East Midlands Ambulance Service (EMAS) has revealed details of 33 "serious untoward incidents" in the last three years.

One patient with anaphylactic shock died after a crew had no adrenaline to give. Another suffered serious injuries when a vehicle seat came loose.

Doctors also claimed ambulance staff did not give a cardiac arrest patient shock treatment.

The trust said procedures were always changed where necessary.

A spokesperson told the BBC the trust had already started making significant progress with regard to response times at least.

The revelations follow a Freedom of Information request by the BBC.

EMAS Director of Nursing and Quality Karen Glover said: "Between 2007 and 2009, East Midlands Ambulance Service NHS Trust categorised 33 operational incidents as Serious Untoward Incidents.

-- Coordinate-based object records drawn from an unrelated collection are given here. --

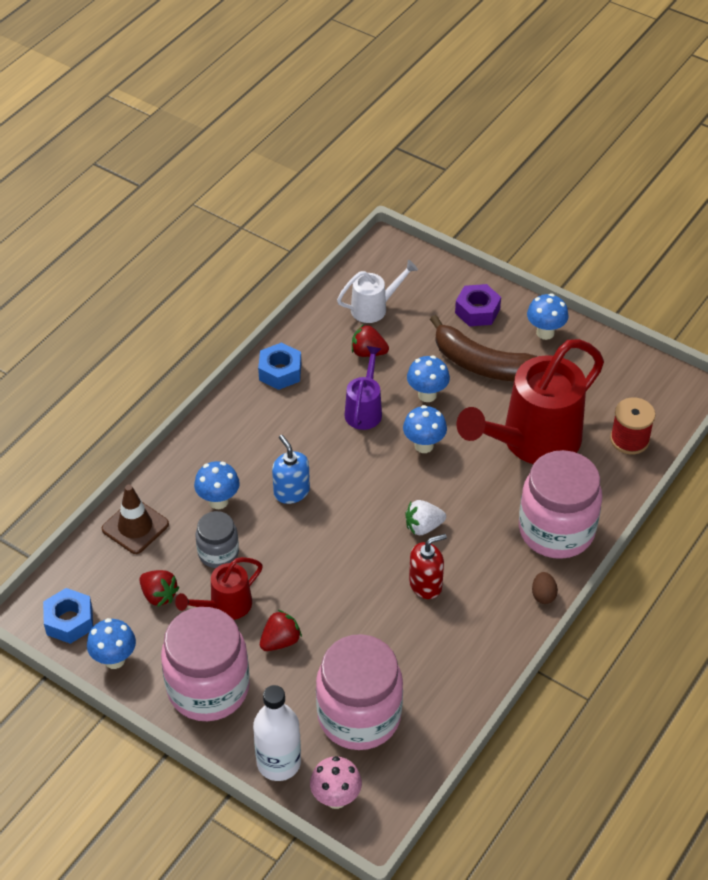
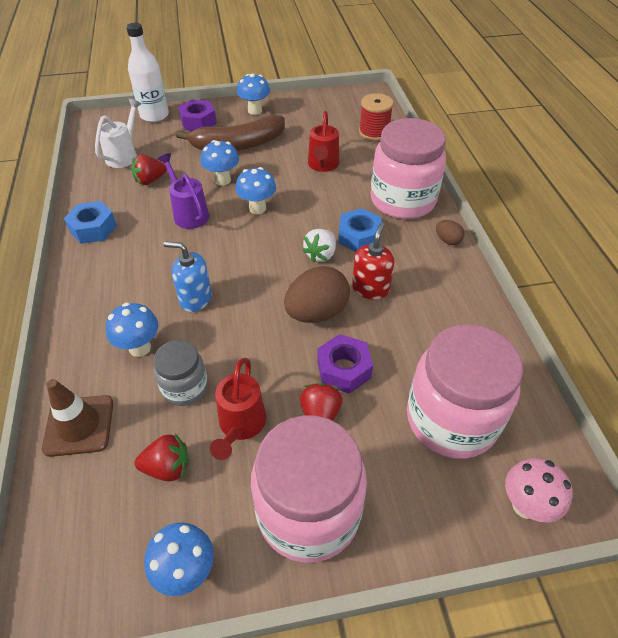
camera: 45 degrees left, 0 degrees up
(69, 621) = (94, 575): blue nut -> blue nut (359, 237)
(278, 763) = (446, 521): white bottle -> white bottle (154, 115)
(331, 626) = (344, 369): none -> purple nut
(362, 571) = (316, 313): none -> brown egg
(532, 442) = (323, 165): red watering can -> red watering can, size x0.49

"During the same period, we received nearly two million calls for help from the people of the East Midlands."

"We regret any serious untoward incident involving our patients, our staff or members of the public. The safety of patients, staff and the public is our priority we take this responsibility extremely seriously.

"Serious untoward incidents are rare. But when they do occur, we always conduct a thorough investigation without prejudice as soon as possible, regardless of culpability in the incident."

East Midlands Ambulance Service covers six counties and handles more than 600,000 emergency calls a year.